» **Work to be completed**:
Transcribe the data underneath exactly. No images belong in your version.

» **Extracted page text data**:
::::::::
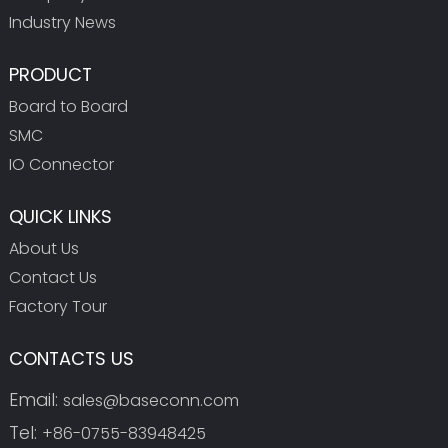
Industry News
PRODUCT
Board to Board
SMC
IO Connector
QUICK LINKS
About Us
Contact Us
Factory Tour
CONTACTS US
Email:
sales@baseconn.com
Tel:
+86-0755-83948425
::::::::
» **Answer space**:
Industry News
PRODUCT
Board to Board
SMC
IO Connector
QUICK LINKS
About Us
Contact Us
Factory Tour
CONTACTS US
Email:
sales@baseconn.com
Tel:
+86-0755-83948425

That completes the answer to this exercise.